'Cack-handed' Brown criticised by press over EU signing

LONDON (AFP) — Prime Minister Gordon Brown's absence from the main EU treaty signing ceremony drew brickbats from both pro- and anti-European British media Friday, which described it as "embarrassing" and "cack-handed".

Brown arrived in Lisbon several hours after other European leaders formally sealed the treaty with a lavish showpiece event Thursday. He signed separately in a much more low-key fashion before a swift departure.

On Friday Brown was in Brussels for an EU summit, his first visit there since taking over from Tony Blair in June.

The notoriously Eurosceptic British press laid into Brown's handling of the Lisbon signing ceremony -- the tabloid Daily Express even labelled Brown "Mr Bean", after the bumbling television comedy character.

The Daily Telegraph broadsheet said in an editorial that other European Union leaders were left "incredulous" by his behaviour.

"Gordon Brown has delivered a master-class in how to secure the worst of all possible worlds," it said.

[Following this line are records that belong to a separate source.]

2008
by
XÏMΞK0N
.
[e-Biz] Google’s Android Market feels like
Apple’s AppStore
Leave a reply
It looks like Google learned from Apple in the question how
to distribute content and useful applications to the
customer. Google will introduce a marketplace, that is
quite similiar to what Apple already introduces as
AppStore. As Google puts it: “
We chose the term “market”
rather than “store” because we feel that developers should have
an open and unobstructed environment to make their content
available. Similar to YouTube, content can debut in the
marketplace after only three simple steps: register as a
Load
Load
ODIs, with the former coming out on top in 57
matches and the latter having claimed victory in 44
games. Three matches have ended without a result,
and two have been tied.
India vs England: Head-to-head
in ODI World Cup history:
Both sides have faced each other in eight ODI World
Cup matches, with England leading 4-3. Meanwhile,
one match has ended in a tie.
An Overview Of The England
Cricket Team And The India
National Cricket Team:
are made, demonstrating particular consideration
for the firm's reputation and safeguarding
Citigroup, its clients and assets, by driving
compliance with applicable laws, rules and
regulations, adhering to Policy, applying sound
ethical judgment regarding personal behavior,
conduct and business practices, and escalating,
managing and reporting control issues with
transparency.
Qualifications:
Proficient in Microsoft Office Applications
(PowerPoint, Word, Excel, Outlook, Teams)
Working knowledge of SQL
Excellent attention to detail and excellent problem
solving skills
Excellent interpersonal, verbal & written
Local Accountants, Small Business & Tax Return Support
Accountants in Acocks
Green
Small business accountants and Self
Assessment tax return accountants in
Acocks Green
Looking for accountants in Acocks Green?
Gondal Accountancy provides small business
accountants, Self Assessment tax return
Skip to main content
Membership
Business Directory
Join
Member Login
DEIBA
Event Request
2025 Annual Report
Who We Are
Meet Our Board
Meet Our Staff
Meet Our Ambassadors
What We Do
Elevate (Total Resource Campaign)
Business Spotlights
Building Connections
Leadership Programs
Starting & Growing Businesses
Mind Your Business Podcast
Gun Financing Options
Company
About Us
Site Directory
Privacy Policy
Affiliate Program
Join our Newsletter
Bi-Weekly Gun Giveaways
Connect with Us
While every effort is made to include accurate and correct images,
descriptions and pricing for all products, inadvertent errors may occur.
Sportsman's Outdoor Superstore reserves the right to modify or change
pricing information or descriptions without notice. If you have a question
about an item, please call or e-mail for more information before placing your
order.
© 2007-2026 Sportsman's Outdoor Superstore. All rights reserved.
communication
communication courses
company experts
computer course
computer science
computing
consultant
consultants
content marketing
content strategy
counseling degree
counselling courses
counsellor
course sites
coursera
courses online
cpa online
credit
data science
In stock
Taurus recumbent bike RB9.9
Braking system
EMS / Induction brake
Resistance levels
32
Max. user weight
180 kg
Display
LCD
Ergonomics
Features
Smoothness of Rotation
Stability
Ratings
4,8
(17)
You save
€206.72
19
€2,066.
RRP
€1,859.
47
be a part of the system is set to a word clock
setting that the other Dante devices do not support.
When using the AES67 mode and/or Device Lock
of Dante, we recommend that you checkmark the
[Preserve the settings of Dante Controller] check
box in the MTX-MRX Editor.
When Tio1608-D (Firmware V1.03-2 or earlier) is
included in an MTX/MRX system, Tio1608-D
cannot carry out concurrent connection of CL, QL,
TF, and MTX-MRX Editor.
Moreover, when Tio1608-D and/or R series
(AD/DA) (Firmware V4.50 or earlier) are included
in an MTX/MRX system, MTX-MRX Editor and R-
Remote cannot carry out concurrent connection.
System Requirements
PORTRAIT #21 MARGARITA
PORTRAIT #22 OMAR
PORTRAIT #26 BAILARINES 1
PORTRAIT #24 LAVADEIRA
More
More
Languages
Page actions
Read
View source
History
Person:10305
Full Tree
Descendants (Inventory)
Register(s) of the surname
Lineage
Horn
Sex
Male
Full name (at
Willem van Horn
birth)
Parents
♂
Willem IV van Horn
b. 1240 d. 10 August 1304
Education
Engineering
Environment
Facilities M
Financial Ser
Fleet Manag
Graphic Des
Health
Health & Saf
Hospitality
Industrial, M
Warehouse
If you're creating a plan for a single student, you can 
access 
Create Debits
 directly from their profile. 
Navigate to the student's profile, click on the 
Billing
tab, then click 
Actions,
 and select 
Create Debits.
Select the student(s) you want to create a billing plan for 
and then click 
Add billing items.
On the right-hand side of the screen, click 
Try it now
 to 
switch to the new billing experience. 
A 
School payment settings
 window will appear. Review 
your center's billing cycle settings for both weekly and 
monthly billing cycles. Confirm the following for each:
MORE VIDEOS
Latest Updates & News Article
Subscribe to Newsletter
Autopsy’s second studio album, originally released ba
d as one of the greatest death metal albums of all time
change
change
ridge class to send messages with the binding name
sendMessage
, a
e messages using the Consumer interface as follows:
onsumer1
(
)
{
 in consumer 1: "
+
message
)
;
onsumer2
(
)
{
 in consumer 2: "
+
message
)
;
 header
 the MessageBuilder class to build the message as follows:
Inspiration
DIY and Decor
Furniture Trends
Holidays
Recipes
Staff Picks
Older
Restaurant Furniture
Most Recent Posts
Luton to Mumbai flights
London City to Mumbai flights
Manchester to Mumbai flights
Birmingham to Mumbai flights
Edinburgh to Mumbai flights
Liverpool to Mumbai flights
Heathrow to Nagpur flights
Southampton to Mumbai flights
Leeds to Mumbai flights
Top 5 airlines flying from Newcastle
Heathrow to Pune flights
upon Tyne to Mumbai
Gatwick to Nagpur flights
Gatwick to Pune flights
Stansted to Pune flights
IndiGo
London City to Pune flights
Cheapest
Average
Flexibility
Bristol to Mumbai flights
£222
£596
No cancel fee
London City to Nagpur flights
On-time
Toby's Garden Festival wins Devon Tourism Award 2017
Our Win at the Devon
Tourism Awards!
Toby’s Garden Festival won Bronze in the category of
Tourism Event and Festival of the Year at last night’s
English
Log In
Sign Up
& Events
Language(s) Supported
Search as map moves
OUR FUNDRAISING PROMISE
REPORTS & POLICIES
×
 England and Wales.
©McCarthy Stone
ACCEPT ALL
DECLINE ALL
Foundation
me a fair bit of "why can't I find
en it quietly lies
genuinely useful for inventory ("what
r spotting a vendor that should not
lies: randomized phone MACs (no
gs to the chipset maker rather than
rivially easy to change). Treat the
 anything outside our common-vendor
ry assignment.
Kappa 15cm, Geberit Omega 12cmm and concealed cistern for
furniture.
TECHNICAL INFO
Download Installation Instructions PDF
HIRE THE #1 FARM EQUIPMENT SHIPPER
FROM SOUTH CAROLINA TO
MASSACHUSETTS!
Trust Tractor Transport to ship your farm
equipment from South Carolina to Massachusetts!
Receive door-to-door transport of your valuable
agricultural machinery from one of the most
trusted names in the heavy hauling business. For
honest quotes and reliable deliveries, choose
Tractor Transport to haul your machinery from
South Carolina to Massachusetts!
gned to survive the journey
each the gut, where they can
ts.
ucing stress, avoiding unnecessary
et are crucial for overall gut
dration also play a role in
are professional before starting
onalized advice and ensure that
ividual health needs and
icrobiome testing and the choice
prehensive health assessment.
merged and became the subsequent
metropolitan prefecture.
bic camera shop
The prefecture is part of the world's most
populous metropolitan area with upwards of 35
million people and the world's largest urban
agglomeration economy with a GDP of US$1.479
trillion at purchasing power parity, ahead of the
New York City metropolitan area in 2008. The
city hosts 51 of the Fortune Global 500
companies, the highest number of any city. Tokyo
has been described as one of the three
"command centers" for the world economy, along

"His maladroit handling of yesterday's formal signing in Lisbon of the new EU reform treaty left him looking indecisive and weak and Britain marginalised."

The right-wing Daily Mail tabloid said that his handling of the ceremony highlighted Brown's dishonesty, citing his failure to give Britons a referendum on the measures despite an election pledge two years ago.

"The spectacle of Gordon Brown scuttling shiftily in and out of Lisbon to sign the European reform treaty was an apt conclusion to what has been a disgracefully dishonest saga," it said in an editorial.

The tabloid Sun, a fierce opponent of the treaty, splashed on the headline "We Shall Never Surrender" next to a picture of Brown signing the treaty.

"Gordon Brown did himself harm at home and abroad yesterday," its editorial said.

"He offended 26 other EU leaders by gracelessly turning up in Lisbon to sign the EU constitution just as everybody else was leaving.

"And he infuriated voters here by breaking his vow to give us a referendum."

The Times broadsheet, which like the Sun is owned by Rupert Murdoch's News Corporation, described Thursday's performance as "an extraordinary diplomatic episode that was part snub, part standard mess-up and entirely embarrassing."

Brown also got a rough ride from the pro-European press, though.

The left-leaning Guardian broadsheet's columnist Michael White wrote: "Gordon Brown's cack-handed handling of yesterday's EU reform treaty signing achieved a difficult double.

"It won him no brownie points among pro-Europeans, at home or beyond Calais.

"But hardline UK Eurosceptics also gave his efforts a raspberry."